Not enough? Boo hoo. You wanted waterfront property. You were prepared to pay a premium for it. You wanted to buy water. You got served.
Seasonal floods have been a reality in Quebec since the last ice age. (Imagine THAT one!).
Four factors influence spring floods. Or maybe five.
Precipitation. It rains in spring. That's why they call it spring.
Snow melt. Snow melts in spring. That's why they call it spring.
Ground frost. In the winter, the earth freezes three feet deep. It's like concrete, and it can't absorb moisture, so any water on the ground will stay on the ground.
Gravity. It's a fact of life, and the universe depends on it to function properly. A dike is a human device designed to defy gravity. Gravity always wins. Always. That's why rocks always fall down, and never up. That's why it's called gravity. (from the latin ''Gravitas'', which literally means, ''serious shit''.
Ice dams. The ice on the surface of rivers breaks up into huge floating chunks that flow downstream. When they hit a narrow part of the river they pile up like bricks in a wall and dam the stream, which promptly overflows its' banks and floods the local village. When the church basement is inundated, the ping-pong tables and egg-salad sandwiches have to be emergency evacuated to the rectory.
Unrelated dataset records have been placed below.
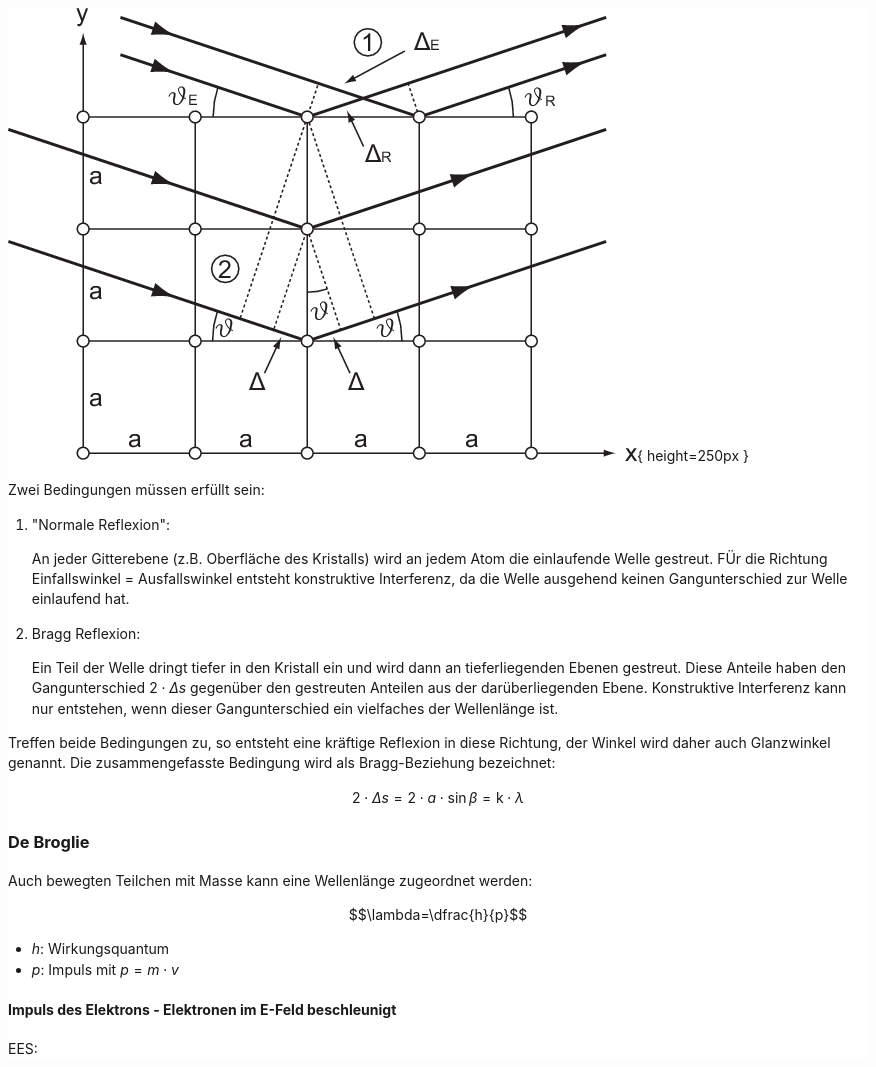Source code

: ![Bragg-Reflexion](img/Bragg-Reflexion.png){ height=250px }

Zwei Bedingungen müssen erfüllt sein:

1. "Normale Reflexion":
   
    An jeder Gitterebene (z.B. Oberfläche des Kristalls) wird an jedem Atom die einlaufende Welle gestreut. FÜr die Richtung Einfallswinkel = Ausfallswinkel entsteht konstruktive Interferenz, da die Welle ausgehend keinen Gangunterschied zur Welle einlaufend hat.

2. Bragg Reflexion:

    Ein Teil der Welle dringt tiefer in den Kristall ein und wird dann an tieferliegenden Ebenen gestreut. Diese Anteile haben den Gangunterschied $2\cdot\Delta s$ gegenüber den gestreuten Anteilen aus der darüberliegenden Ebene. Konstruktive Interferenz kann nur entstehen, wenn dieser Gangunterschied ein vielfaches der Wellenlänge ist.

Treffen beide Bedingungen zu, so entsteht eine kräftige Reflexion in diese Richtung, der Winkel wird daher auch Glanzwinkel genannt. Die zusammengefasste Bedingung wird als Bragg-Beziehung bezeichnet:

$$2\cdot \Delta s=2\cdot a \cdot\sin\beta=\text{k}\cdot\lambda$$

### De Broglie
Auch bewegten Teilchen mit Masse kann eine Wellenlänge zugeordnet werden:

$$\lambda=\dfrac{h}{p}$$

* $h$: Wirkungsquantum
* $p$: Impuls mit $p=m\cdot v$

#### Impuls des Elektrons - Elektronen im E-Feld beschleunigt
EES:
We might just as well have built those houses at the bottom of the lake and covered them with plastic bubbles, but used the cheapest possible plastics available, knowing in advance that the bubbles would eventually fail and that everyone would drown, but their mortgages would be covered by their life insurance policies, and everyone except the dead people would make a shitload of money.
If they had simply spent a million dollars two years ago to refurbish the dike, we would have saved a billion dollars today. Better yet, if they had simply used common sense and decided that building a city on a swamp next to a lake the size of a small European country that floods every single year without exception, and surrounding it with a dike made of dirt yay high was a stupid idea, which it is, and always was, and always will be, then we wouldn't have these problems.
So who's gonna pony up that billion dollars in lost assets? Certainly not the people who amply lined their pockets in designing, promoting, building, financing and selling that bullshit snake-oil scheme in the first place. The folks upstream got their bags of money; the folks downstream, well, they just have to swallow their pride along with a big mouthful of swamp water.